“Que mania vocês têm de que parente meu não presta”, diz Bolsonaro

No Palácio da Alvorada, presidente disse que "botou parentes" antes da lei do nepotismo, e que é "natural" recorrer a quem "já está do lado"

Rafaela Felicciano/MetrópolesRafaela Felicciano/Metrópoles

atualizado 04/08/2019 11:44

O presidente da República, Jair Bolsonaro (PSL), tentou defender, ao deixar o Palácio do Alvorada, na manhã deste domingo (04/08/2019), os parentes que nomeou em seus gabinetes durante os 28 anos de vida pública até agora. Segundo o chefe do Executivo, jornalistas têm “mania” de achar que pessoas próximas a ele não prestam.

“Eu já botei parente meu sim, mas foi antes da decisão que dizia que nepotismo seria crime. Quando me casei com a Michelle, ela era funcionária minha e logo depois a demiti. Se vocês contassem a verdade, mas não contam”, respondeu o presidente, atacando os jornalistas.

Segundo informações do jornal O Globo, Bolsonaro nomeou 102 assessores da família ou com parentesco entre si – e muitos deles, de acordo com o jornal, com indícios de que não trabalharam efetivamente nos cargos – durante os 28 anos de vida pública, enquanto deputado no Congresso Nacional. Desde 1991, em seu primeiro mandato na casa, foram nomeados, ao total, 286 assessores para seu gabinete e de seus filhos. Destes, 22 eram integrantes diretos da família Bolsonaro. As informações foram verificadas em diários oficiais e com uso da Lei de Acesso à Informação.
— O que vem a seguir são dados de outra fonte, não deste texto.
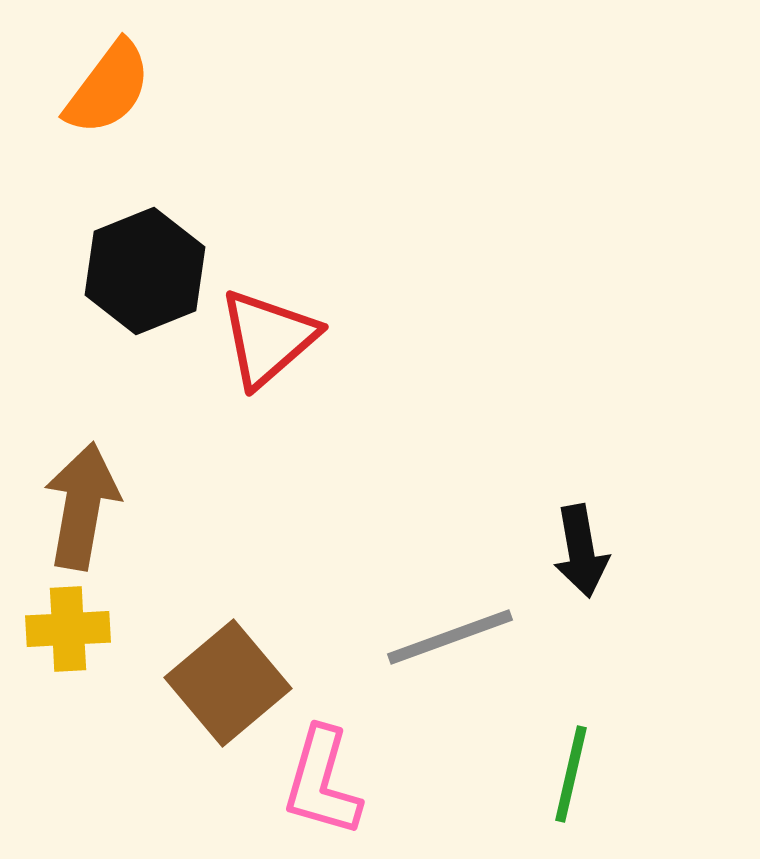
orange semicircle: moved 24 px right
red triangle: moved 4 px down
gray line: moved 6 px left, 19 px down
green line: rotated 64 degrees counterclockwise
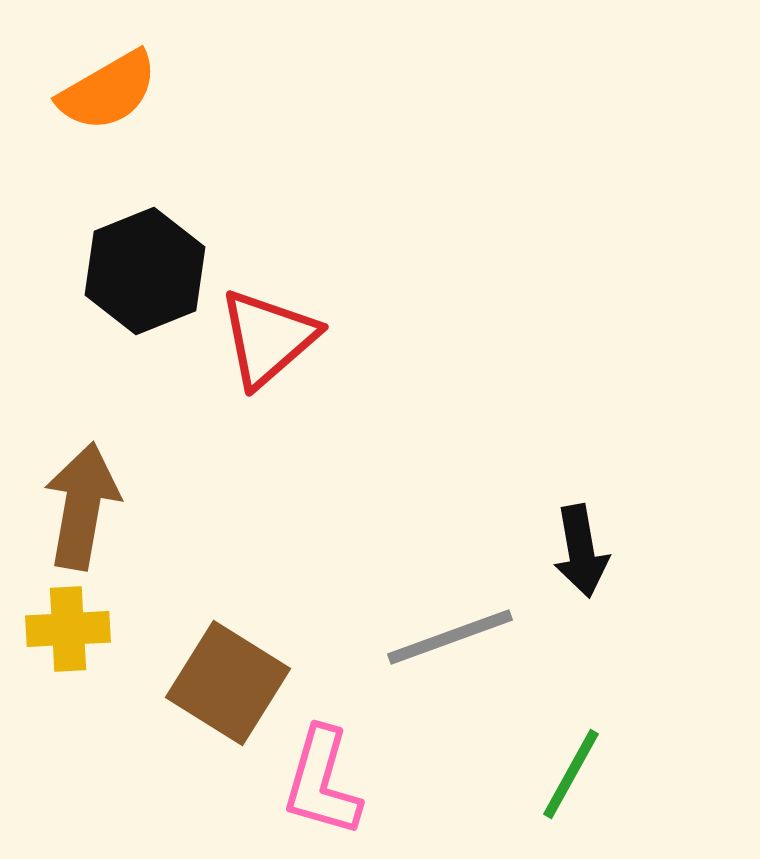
orange semicircle: moved 3 px down; rotated 23 degrees clockwise
brown square: rotated 18 degrees counterclockwise
green line: rotated 16 degrees clockwise
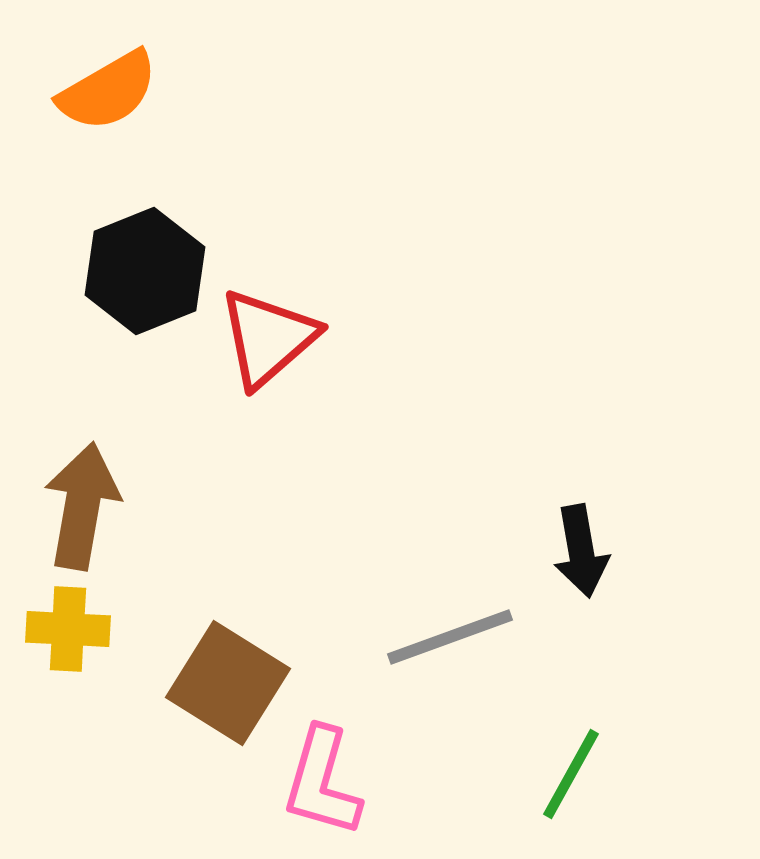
yellow cross: rotated 6 degrees clockwise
“Eu nem tenho 102 parentes, vê se tem alguém da Ceilândia. Mesmo contando com meus três filhos não dá isso. Vocês foram buscar funcionário que eu empreguei em 1989, faz as contas aí. Vocês estão batendo por coisa de 30 anos atrás. E outra coisa, quando botei os parentes da Ana Cristina [ex-esposa] eu não era casado com ela, fui casar depois, nove ou 10 anos depois”, afirmou o presidente.

O Palácio do Planalto, o vereador Carlos Bolsonaro (PSC-RJ) e o deputado Eduardo Bolsonaro preferiram não comentar sobre o assunto. Já o advogado do senador Flávio Bolsonaro (PSL-RJ), Frederick Wassef, disse que “a nomeação dessas pessoas ocorreu de forma transparente e de acordo com as regras da Assembleia Legislativa do Rio de Janeiro (Alerj)”.

Para o chefe do Executivo, agora todos estão massacrando um de seus filhos, o deputado federal Eduardo Bolsonaro (PSL-SP), indicado pelo pai para ser embaixador do Brasil nos Estados Unidos. “Ele foi elogiado pelo Trump. E tem ministro que tem parente por aí. Qual o problema? Vocês foram buscar funcionário lá atrás, há 30 anos. É natural colocar alguém que já está do meu lado. O Senado pode barrar meu filho sim, mas no outro dia eu posso colocar ele lá no lugar do Ernesto [ministro das Relações Exteriores]”, reagiu, claramente irritado.